_Supplied text_.

--------

The waitress also testified that she saw the entire episode. She testified that the men were still in the car when the woman left the tavern with the change, that the defendant got out first, pulled the deceased from the car, and held him by the necktie and swung him backward and forward. The deceased was trying to get away, and the defendant took something shiny from his pocket. They struggled across the street. Howard tripped on the curb and fell, and the defendant bent over him and moved his right arm up and down with something shiny in his hand. She said she did not see the deceased near Ruth Gray. She also testified that the owner was not at the window until she called him to come there after the fight began, and that the owner did not call the police until after the fight had ended and Howard "had staggered across the street and was beating on the door."
The defendant testified that Ruth Gray returned, entered the car and gave him the change. He handed 25¢ to Howard, who demanded an additional $9. The defendant told Howard that he did not have his money, that he had returned the $10 bill. The defendant then offered to look in the back seat for the bill, got out of the car and was looking in the back seat when he heard Ruth Gray scream. He went to her side of the car where he saw Howard trying to pull her out, and ordered him to stop. Howard refused and a fight ensued. The defendant testified that during the fight Howard threatened "to blow" the defendant's "brains out" and reached for his pocket. The defendant then drew a knife and, while they were wrestling, Howard received the knife wound that caused his death.
Ruth Gray testified to the same effect. She said that after she had returned to the car and Howard had demanded $9 more, he got out of the car and began acting "like someone who had gone completely mad." She testified that he tried to pull her out of the car and had almost succeeded when the defendant intervened and the fight began. She did not hear Howard threaten the defendant.
The defendant was arrested at Ruth Gray's apartment later that morning and taken to a police station. From there he was taken to the State's Attorney's office, where he signed a statement that was introduced in evidence. The statement was consistent with some of his testimony, particularly as to Howard's assault upon Ruth Gray, but omitted certain matters to which he testified, particularly Howard's threat to blow his brains out. The defendant testified that at the time the statement was taken, sometime in the afternoon of October 5, he was nervous and upset from the fight.
The defendant's first contention is that the statement given to the assistant State's Attorney should have been excluded because he was not warned of his right to remain silent and to have the assistance of counsel, as required by Escobedo v. Illinois, 378 U.S. 478, 12 L.Ed.2d 977, and Miranda v. Arizona, 384 U.S. 436, 16 L.Ed.2d 694. In Johnson v. New Jersey, 384 U.S. 719, 16 L.Ed.2d 882, the Supreme Court held that the principles of Escobedo and Miranda applied prospectively. And in People v. McGuire, 35 Ill.2d 219, People v. Wallace, 35 Ill.2d 251, and other cases we have refused to apply those principles retroactively. This defendant was tried in March of 1963. There is no contention here that the statement was not voluntarily made, and we hold that it was properly received in evidence.

--------

_Provided data_.

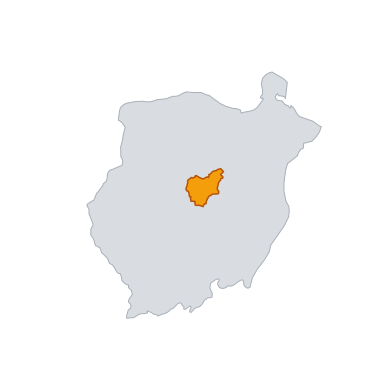 Brasov on a map of Romania (Albers equal-area conic projection), rotated 293°
{"feature_id": "ROU-305", "entity_name": "Brasov", "entity_type": "County", "adm_level": 1, "iso_a3": "ROU", "parent_name": "Romania", "parent_adm1": "", "projection": "albers", "projection_center": [25.29, 45.778], "detail": "fine", "context": "in_parent", "style": "filled", "palette": "amber", "viewbox_px": 384, "rotation_deg": 293, "n_neighbors": 0, "source": "natural_earth", "source_scale": "10m", "svg_char_len": 5313}
<svg xmlns="http://www.w3.org/2000/svg" viewBox="0 0 384 384"><g transform="rotate(293 192 192)"><path d="M288.3,212.7L291.7,217.0L295.8,219.2L305.2,221.3L306.0,221.0L306.1,220.5L305.4,219.9L305.3,219.1L305.7,218.1L307.0,218.0L309.1,218.8L313.1,217.3L318.8,213.5L324.2,212.5L329.2,214.3L331.9,216.6L333.7,218.8L333.3,221.7L333.1,223.5L332.2,231.0L331.4,233.8L330.1,236.9L314.8,241.4L315.8,239.6L315.3,236.5L314.5,234.2L315.8,232.0L312.3,231.4L310.9,232.6L309.8,234.7L311.0,239.3L309.5,242.0L308.9,243.4L308.9,246.8L308.0,248.3L307.9,250.0L310.3,249.4L309.3,252.4L304.9,258.3L303.4,261.7L304.4,275.1L302.6,283.1L302.6,285.5L297.5,285.8L296.0,285.7L291.2,284.6L285.8,282.7L282.6,278.7L280.5,275.8L276.0,277.3L275.2,276.9L273.9,275.6L270.5,274.7L266.3,274.8L256.8,269.6L255.7,268.8L248.4,269.8L237.4,272.7L229.0,276.1L220.3,282.0L216.8,286.5L212.7,288.9L206.8,290.7L196.3,290.0L185.4,287.7L173.8,285.2L167.4,286.5L158.9,285.4L146.1,282.2L136.5,281.1L127.0,282.6L125.4,281.2L125.1,279.7L125.6,277.7L126.9,276.0L129.3,274.8L130.5,273.5L130.7,272.2L128.2,270.0L123.0,267.0L120.9,265.1L120.4,264.6L120.3,263.0L119.3,261.6L117.3,260.6L115.8,258.9L114.7,256.4L115.1,254.1L116.7,252.0L118.8,251.1L121.2,251.5L122.3,250.9L121.9,249.3L119.6,247.3L115.2,244.8L110.7,245.9L106.0,250.7L102.6,251.4L100.7,247.9L97.2,245.8L92.1,245.0L89.0,243.5L87.9,241.6L85.7,240.0L80.8,238.2L80.8,236.7L81.7,236.3L83.4,236.3L85.8,236.1L86.2,235.2L86.3,234.5L84.5,233.4L82.6,232.6L81.7,231.9L81.1,231.1L81.0,230.3L81.6,229.8L82.3,229.8L83.1,229.4L83.6,227.6L84.7,226.2L85.4,225.7L85.4,224.6L84.7,223.5L83.8,222.6L82.3,222.0L77.7,220.2L75.4,217.9L74.0,217.8L71.8,216.4L69.4,214.4L67.4,211.7L65.2,209.8L64.6,209.1L64.6,208.4L65.1,207.7L65.1,206.8L64.6,204.2L65.2,201.5L65.2,198.9L65.3,197.7L64.9,197.3L64.5,197.7L63.9,198.1L63.3,198.2L61.7,196.2L59.8,192.2L58.4,190.9L55.7,188.9L53.4,187.3L51.9,184.0L50.3,181.4L51.6,180.4L58.4,179.4L61.4,181.0L62.9,180.5L64.3,179.5L65.1,178.6L65.3,177.6L66.1,176.4L68.4,175.9L74.3,177.0L76.8,175.4L77.8,174.5L78.4,172.5L79.2,170.9L81.4,170.1L81.4,168.6L81.2,166.9L82.6,163.3L83.4,161.8L84.7,161.3L86.2,160.2L88.8,157.9L88.3,155.8L88.9,154.2L91.7,150.6L93.9,147.0L93.9,145.2L94.3,143.6L96.2,141.9L98.1,139.7L100.9,132.7L101.8,131.5L103.4,130.2L104.7,128.9L105.0,124.2L106.2,122.9L108.4,121.5L110.6,119.1L112.4,116.3L113.8,115.0L115.6,114.7L117.5,113.7L119.7,113.3L121.7,114.0L123.0,113.7L125.0,112.4L130.2,107.2L131.0,106.2L132.1,105.5L136.2,103.8L137.3,102.0L138.7,100.4L140.5,100.6L146.3,104.8L152.7,104.7L153.8,104.8L154.2,104.9L154.9,105.3L163.3,107.4L164.6,107.2L165.0,107.1L168.4,108.8L171.4,108.6L174.2,107.5L177.2,107.1L179.9,107.9L182.0,110.2L187.3,115.2L188.9,117.1L191.4,116.8L194.1,115.9L196.9,112.6L205.4,108.8L211.9,107.9L218.2,106.3L225.5,105.2L227.5,102.1L228.7,100.0L229.4,96.1L233.3,94.9L237.1,94.0L238.4,93.5L241.1,93.3L243.2,93.6L246.5,95.5L248.8,97.8L249.8,99.7L251.8,102.4L253.9,106.1L256.3,111.1L256.9,113.6L257.8,116.4L259.6,119.7L262.9,123.3L263.4,124.0L264.9,126.6L268.0,132.3L270.4,134.5L272.6,137.0L273.7,139.5L275.2,141.8L278.9,144.7L281.8,147.4L284.4,155.3L286.1,158.9L287.2,161.7L287.0,167.4L287.7,169.8L286.5,174.3L284.5,183.3L284.1,190.5L284.7,194.3L284.8,196.8L285.5,198.3L286.2,201.5L286.4,204.4L285.6,205.2L284.4,205.9L284.0,206.5L285.1,207.8L286.7,210.1L288.3,212.7Z" fill="#d9dde1" stroke="#a8b0b8" stroke-width="1"/><path d="M204.6,214.3L204.0,214.6L203.8,214.8L203.5,215.4L203.4,215.8L202.8,216.5L201.0,217.0L200.0,215.8L198.3,212.1L197.9,211.5L197.4,211.2L196.9,211.0L196.4,210.7L195.3,209.7L194.5,209.2L191.2,208.8L189.3,208.9L188.4,208.9L188.1,208.9L187.7,209.0L187.2,209.4L186.8,209.5L186.6,209.3L186.4,209.0L186.2,208.6L185.7,208.1L185.3,207.9L184.8,207.8L182.9,207.9L182.9,207.0L182.8,206.4L182.7,205.2L182.5,203.7L182.3,203.2L182.1,202.7L181.2,200.7L181.2,200.3L181.4,199.9L181.8,199.6L182.9,199.1L183.5,199.0L184.0,198.7L184.4,198.4L184.5,198.0L184.4,197.7L184.2,197.5L184.0,197.4L183.9,197.2L183.8,196.9L183.8,196.6L183.8,196.1L183.7,195.8L183.3,195.3L183.2,195.0L183.2,194.7L183.4,194.4L184.8,193.7L185.2,193.2L185.7,193.0L186.1,192.9L186.3,193.0L186.6,193.1L187.0,193.0L187.1,192.6L187.1,192.3L186.9,191.7L186.9,191.4L187.1,191.2L188.8,190.3L190.6,188.9L191.2,188.0L191.0,187.1L191.1,186.8L191.3,186.3L191.6,186.0L192.3,185.4L192.7,185.2L193.1,185.1L195.9,184.9L197.4,184.6L198.9,184.4L200.6,183.6L201.1,183.6L201.6,183.7L202.2,184.0L202.7,184.5L203.1,184.8L204.5,185.3L205.3,186.2L205.1,186.8L205.2,187.2L205.4,187.6L206.4,188.4L206.8,188.9L207.1,188.7L207.6,188.6L208.3,188.8L208.6,189.1L208.8,189.8L208.4,191.3L208.5,191.7L208.5,192.0L208.3,192.6L208.2,193.5L208.3,196.3L208.4,197.0L208.7,197.6L210.8,199.0L211.7,200.0L211.8,201.4L212.3,201.4L212.6,201.3L212.8,201.1L213.2,201.4L213.6,201.3L214.1,201.2L214.5,201.1L214.7,200.8L215.2,201.5L215.7,201.8L218.5,202.8L219.2,203.3L220.1,204.2L220.6,205.0L221.1,205.9L221.4,206.2L222.0,206.4L222.6,206.7L223.1,207.2L224.1,208.7L224.7,209.3L223.1,212.9L221.7,212.6L220.1,211.7L219.4,211.6L219.0,211.8L218.8,212.1L218.7,212.6L218.6,213.1L218.5,213.6L218.2,214.2L217.6,214.7L217.1,214.8L216.7,214.7L216.4,214.5L216.0,213.8L215.8,213.5L215.4,213.3L215.1,213.3L214.2,213.6L213.8,213.6L212.5,213.1L211.2,212.8L210.5,212.9L205.5,213.8L205.1,213.9L204.6,214.3Z" fill="#f59e0b" stroke="#b45309" stroke-width="1.5"/></g></svg>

--------

Resume the court opinion on the fatal fight outside the tavern, picking up after its final paragraph. The lines play no part in this.

The defendant next contends that the evidence was insufficient to establish his guilt beyond a reasonable doubt. If the testimony of the witnesses for the prosecution is believed, however, it was sufficient to establish the crime of murder. Their testimony was that the defendant was the aggressor throughout the fight, and that at no time did Howard offer any threat to the defendant's safety. Their testimony negatived the existence of the provocation relied on by the defendant, for both of these witnesses denied that Howard at any time approached Ruth Gray or offered any violence to her. No weapon was found on the deceased. These circumstances are in our opinion sufficient to establish the crime of murder.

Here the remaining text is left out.